Double dip recession next year that wipes out almost all of wallstreet. Everyone I know is defaulting on their loans and credit cards including me!! Take your money and run. Oil and commodities including food to skyrocket because of the mass inflation and since China has a lock on almost every commodity their is. Mortgage defaults are going to get alot worse. Example if you take a house back as a bank and it cost $6 million hoe many individual hoses will it take to make one $6 million dollar loss. We are seeing prime loans and high end homes over $500,000 default because you almost can;t get a loan over $300,000 and we have lost 22% of our millionares in one year. As oil rises everything we touch and eat will go up. Cheap products and food all rely on cheap energy prices. Taxes must go up next year to pay for the 51 trillion in unfunded liabilites this country has racked up so far. We have not built a new oil refinery since 1974 or a new power plant since about the same time. Energy cost will rise by 12% a year or more in the next three years and everything else will follow.
9-15-2009 @ 7:51PM
william lindblad said...
The recession is over. So says the Fed.
Will more money be readily available to John Q. Public by next year? Possible, but doubtful. We still have bank closing by the FDIC and the full extent of commercial real estate is yet unknown. Defaults of various types are still out there and obviously, problems are far from over.
However, things do look reasonably stable. Wall St. seems to have never ending optimism and a digestive system that thrives on bad news. Short of something cosmic, the economic system may just survive. But until we start to see job creation it will be case of floating along in limbo with everything remaining stagnant.
9-15-2009 @ 10:10PM
Iridium said...
I never used it but I lost over $30k in available credit last year. Bank of America canceled my $10k line of credit because I locked in a 6.9% lifetime rate on it way back in 2000. They then reduced my platinum card credit line of $28,000 to $5,500. Chase reduced my $18,000 credit to $8,500.
Should BofA ever given me a $28,000 credit line, no. But it started at $5000 when I graduated from college and they kept increasing my limit every month trying to get me to use it. I never did.
But then I tried to buy a house in May. I was pre-approved in April for $220,000 with a credit score of 768. When I went to close in May I had dropped to 715 because of the reduction of available credit that happened in May. It wasn't enough to sink the deal but I was almost rejected by the bank because I fell below a 720. I was forced to take an extra 1/8th point on my interest rate and had to pay an extra $500 in closing costs.
The credit that should never have been given should also have never been taken away. By taking it away it destroyed good standing people's credit scores. In doing that it hurt the economy.
We may grow due to government stimulus vs last quarter but we will still be in a real recession. The recession may have ended for Wall Street but it is just beginning for the true economy.
9-16-2009 @ 5:58AM
al coholic said...
This situation is turning out to be a real catch 22. Too much easy credit is mainly to blame for our plight so the Fed floods the banking industry with free interest loans and huge TARP (taxpayer) money to stimulate lending.
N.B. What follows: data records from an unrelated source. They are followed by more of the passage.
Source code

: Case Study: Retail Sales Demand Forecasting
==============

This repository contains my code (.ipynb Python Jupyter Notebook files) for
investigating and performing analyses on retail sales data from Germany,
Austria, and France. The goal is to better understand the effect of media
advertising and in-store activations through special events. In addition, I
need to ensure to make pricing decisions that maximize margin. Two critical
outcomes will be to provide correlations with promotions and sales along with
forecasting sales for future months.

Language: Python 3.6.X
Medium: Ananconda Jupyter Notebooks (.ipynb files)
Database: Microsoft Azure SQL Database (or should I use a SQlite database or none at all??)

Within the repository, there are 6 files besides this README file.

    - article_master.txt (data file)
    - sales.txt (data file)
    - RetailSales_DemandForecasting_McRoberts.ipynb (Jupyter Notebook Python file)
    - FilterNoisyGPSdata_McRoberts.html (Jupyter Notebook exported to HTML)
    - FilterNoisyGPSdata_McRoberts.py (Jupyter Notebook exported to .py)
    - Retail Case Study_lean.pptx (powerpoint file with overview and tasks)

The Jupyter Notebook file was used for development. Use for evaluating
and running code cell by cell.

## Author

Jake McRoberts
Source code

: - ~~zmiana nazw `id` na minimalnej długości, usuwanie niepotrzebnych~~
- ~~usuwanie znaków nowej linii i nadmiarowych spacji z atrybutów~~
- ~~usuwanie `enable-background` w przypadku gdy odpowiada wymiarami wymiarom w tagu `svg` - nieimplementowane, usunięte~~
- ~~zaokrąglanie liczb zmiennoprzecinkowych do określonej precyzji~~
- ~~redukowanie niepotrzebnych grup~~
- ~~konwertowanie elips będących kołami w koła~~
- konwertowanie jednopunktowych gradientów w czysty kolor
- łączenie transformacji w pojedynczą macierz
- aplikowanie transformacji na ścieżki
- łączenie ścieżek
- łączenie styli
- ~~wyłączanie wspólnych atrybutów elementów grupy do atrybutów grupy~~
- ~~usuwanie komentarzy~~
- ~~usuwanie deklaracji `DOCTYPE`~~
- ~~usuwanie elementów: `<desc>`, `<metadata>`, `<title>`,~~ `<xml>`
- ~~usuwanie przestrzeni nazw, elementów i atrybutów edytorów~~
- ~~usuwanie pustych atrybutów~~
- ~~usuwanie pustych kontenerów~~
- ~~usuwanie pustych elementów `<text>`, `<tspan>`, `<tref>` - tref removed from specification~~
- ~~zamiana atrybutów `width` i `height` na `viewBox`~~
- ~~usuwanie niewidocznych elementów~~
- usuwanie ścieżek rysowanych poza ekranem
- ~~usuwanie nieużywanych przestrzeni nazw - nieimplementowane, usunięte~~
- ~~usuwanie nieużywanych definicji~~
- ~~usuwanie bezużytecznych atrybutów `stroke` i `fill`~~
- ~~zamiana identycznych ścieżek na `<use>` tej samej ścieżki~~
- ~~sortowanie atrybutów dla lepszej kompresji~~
Instead, the big banks use the money for everything except lending. Of course if they went back to their old ways of lending we would be starting a new round of problems. Witness the idiotic cash for clunkers program that was a total waste of tax dollars.
In addition they take this opportunity to take back credit that already existed in the form of eqity lines and credit cards, with the result that many people no longer carry a credit score high enough to qualify for any loans.
Maybe a better start to a solution would be for the credit rating companies to revamp their criteria in such a way that a person who deleverages on thier own or is deleveraged through no fault of his own is not penalized for taking the prudent path.